Certiorari stage documents

 Howes v. Walker (relisted after the 5/17 Conference)

Docket: 11-1101

Issue(s):  (1) Whether 28 U.S.C. § 2254(d)(2)’s invitation to decide the reasonableness of a state-court factual determination fits with 28 U.S.C. § 2254(e)(1)’s command that an underlying state-court fact determination must be presumed correct; (2) whether the Sixth Circuit violated Section 2254(d)(1) by granting habeas relief on a purportedly unreasonable application of state law; and (3) whether the Sixth Circuit violated § 2254(d)(1) by asserting its own prejudice standard – that a defendant “must only show that he had a substantial defense” – rather than the standard in Strickland v. Washington that prejudice requires a showing that, but for counsel’s error, there is a reasonable probability of a different outcome.

Certiorari stage documents

 Cook v. Schriro (relisted after the 5/10 and 5/17 Conferences)

Docket: 08-7229

Issue(s):  (1) Whether ineffectiveness of “initial review” post-conviction counsel, for a claim of

ineffective trial counsel, constituted “cause” excusing failure to exhaust the claim of ineffective trial counsel in state court; (2) alternatively, whether the Court should rehear the petition, grant cert., vacate the decision of the Ninth Circuit, and remand for further proceedings consistent with Martinez.

Certiorari stage documents

 Comcast v.

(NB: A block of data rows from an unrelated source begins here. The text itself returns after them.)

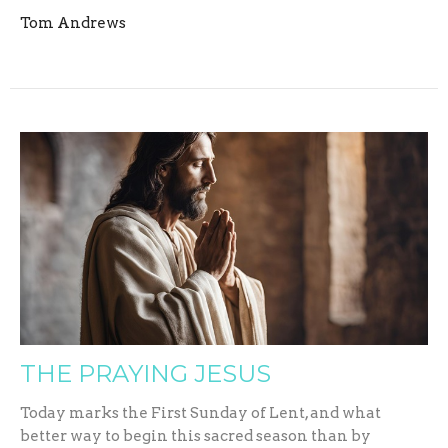
Tom Andrews
THE PRAYING JESUS
Today marks the First Sunday of Lent, and what
better way to begin this sacred season than by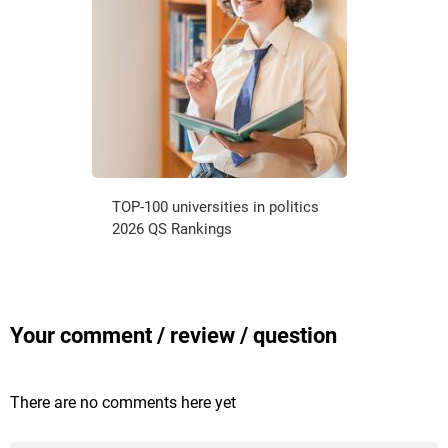
TOP-100 universities in politics
2026 QS Rankings
Your comment / review / question
There are no comments here yet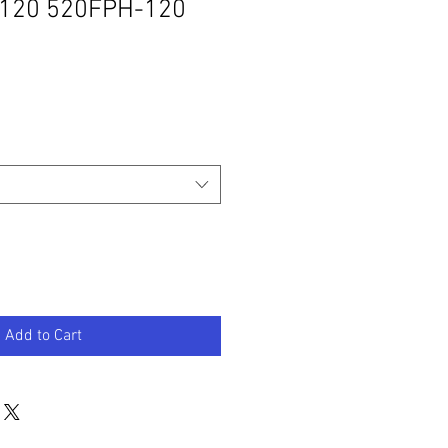
120 520FPH-120
Add to Cart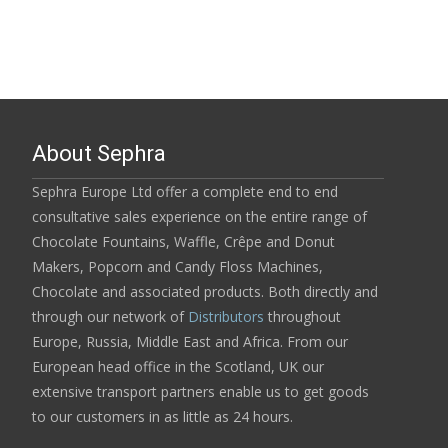
About Sephra
Sephra Europe Ltd offer a complete end to end
consultative sales experience on the entire range of
Chocolate Fountains, Waffle, Crêpe and Donut
Makers, Popcorn and Candy Floss Machines,
Chocolate and associated products. Both directly and
through our network of
Distributors
throughout
Europe, Russia, Middle East and Africa. From our
European head office in the Scotland, UK our
extensive transport partners enable us to get goods
to our customers in as little as 24 hours.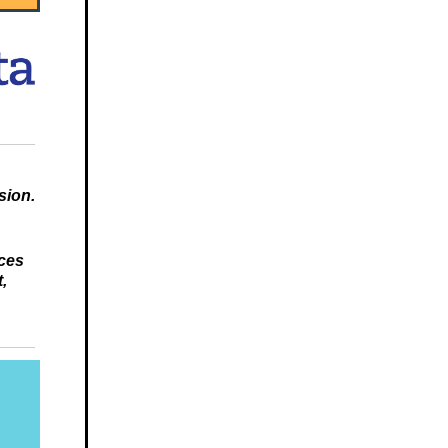
sion.
nces
,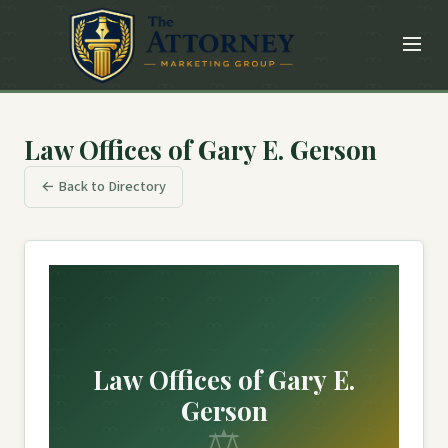
Law Offices of Gary E. Gerson
← Back to Directory
Law Offices of Gary E.
Gerson
⚖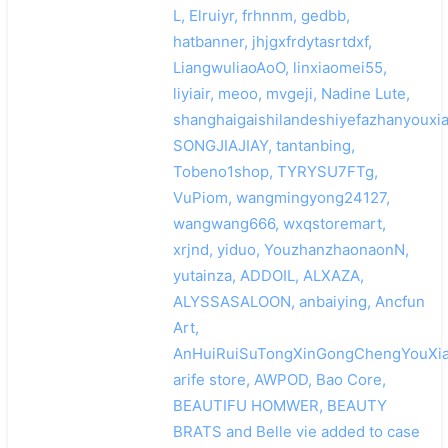
L, Elruiyr, frhnnm, gedbb,
hatbanner, jhjgxfrdytasrtdxf,
LiangwuliaoAoO, linxiaomei55,
liyiair, meoo, mvgeji, Nadine Lute,
shanghaigaishilandeshiyefazhanyouxi
SONGJIAJIAY, tantanbing,
Tobeno1shop, TYRYSU7FTg,
VuPiom, wangmingyong24127,
wangwang666, wxqstoremart,
xrjnd, yiduo, YouzhanzhaonaonN,
yutainza, ADDOIL, ALXAZA,
ALYSSASALOON, anbaiying, Ancfun
Art,
AnHuiRuiSuTongXinGongChengYouXia
arife store, AWPOD, Bao Core,
BEAUTIFU HOMWER, BEAUTY
BRATS and Belle vie added to case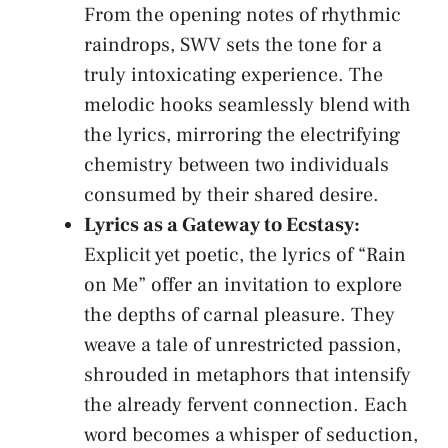
From⁢ the opening notes of⁢ rhythmic
raindrops, SWV‌ sets the tone for a
truly intoxicating experience. The
melodic hooks ‍seamlessly blend with
the⁣ lyrics, mirroring ⁤the electrifying
chemistry between ‍two individuals
consumed by ⁣their‍ shared desire.
Lyrics ⁢as a⁤ Gateway to​ Ecstasy:
Explicit⁣ yet poetic, the lyrics of “Rain⁤
on Me” offer an invitation to⁢ explore
the depths of carnal ‍pleasure. They
weave a tale of unrestricted passion,⁤
shrouded ​in metaphors ⁢that⁤ intensify⁣
the⁢ already fervent​ connection. Each
word becomes‍ a whisper ⁢of seduction,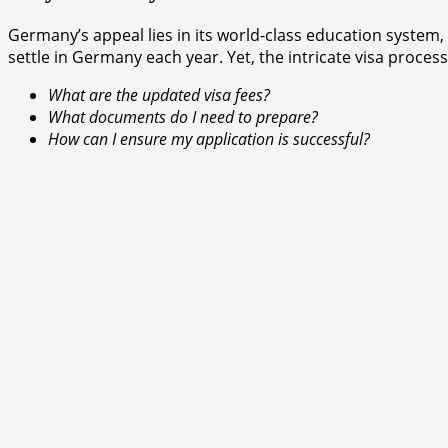
Germany’s appeal lies in its world-class education system,
settle in Germany each year. Yet, the intricate visa process
What are the updated visa fees?
What documents do I need to prepare?
How can I ensure my application is successful?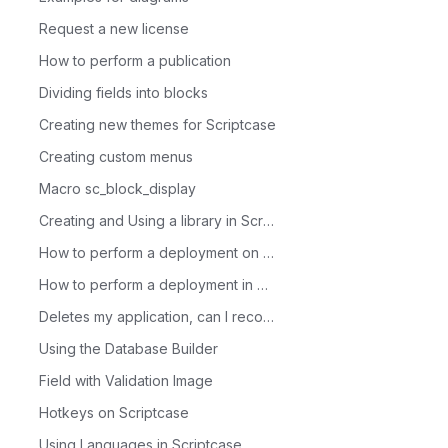
Request a new license
How to perform a publication
Dividing fields into blocks
Creating new themes for Scriptcase
Creating custom menus
Macro sc_block_display
Creating and Using a library in Scriptcase
How to perform a deployment on Scriptcase - Advanced
How to perform a deployment in Scriptcase - Typical
Deletes my application, can I recover it?
Using the Database Builder
Field with Validation Image
Hotkeys on Scriptcase
Using Languages in Scriptcase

Behrend (relisted after the 5/10 and 5/17 Conferences)

Docket: 11-864

Issue(s):  Whether a district court may certify a class action without resolving “merits arguments” that bear on Federal Rule of Civil Procedure 23’s prerequisites for certification, including whether purportedly common issues predominate over individual ones under Rule 23(b)(3).

Certiorari stage documents

 Coleman, Superintendent v. Johnson (relisted after the 4/27, 5/10, and 5/17 Conferences)

Docket: 11-1053

Issue(s):  (1) Whether the court of appeals’ grant of habeas relief based on a finding that the Pennsylvania courts misapplied Pennsylvania law should be reversed; (2) whether the court of appeals’ refusal to credit factual inferences favorable to the prosecution should be reversed; (3) whether the court of appeals’ determinations regarding witness credibility should be reversed; (4) whether the court of appeals’ holding, which relies upon a definition of accomplice liability that conflicts with Pennsylvania law, should be reversed; and (5) whether the court of appeals failed to acknowledge or address the presumption of correctness that must be afforded the factual inferences drawn by the state courts pursuant to 28 U.S.C. § 2254(e)(l).

Certiorari stage documents

 Parker, Warden v. Matthews (relisted after the 4/27, 5/10, and 5/17 Conferences)

Docket: 11-845

Issue(s):  Whether the Sixth Circuit erred in finding that the Kentucky courts unreasonably applied clearly established federal law and granting respondent habeas relief.

Certiorari stage documents

 Fairey v. Tucker, Secretary (relisted after the 4/27, 5/10, and 5/17 Conferences)

Docket: 11-7185

Issue(s):  Did the court of appeals err in dismissing the petitioner’s appeal and denying the certificate of appealability where the record showed that the district court’s assessment of the constitutional claims was wrong?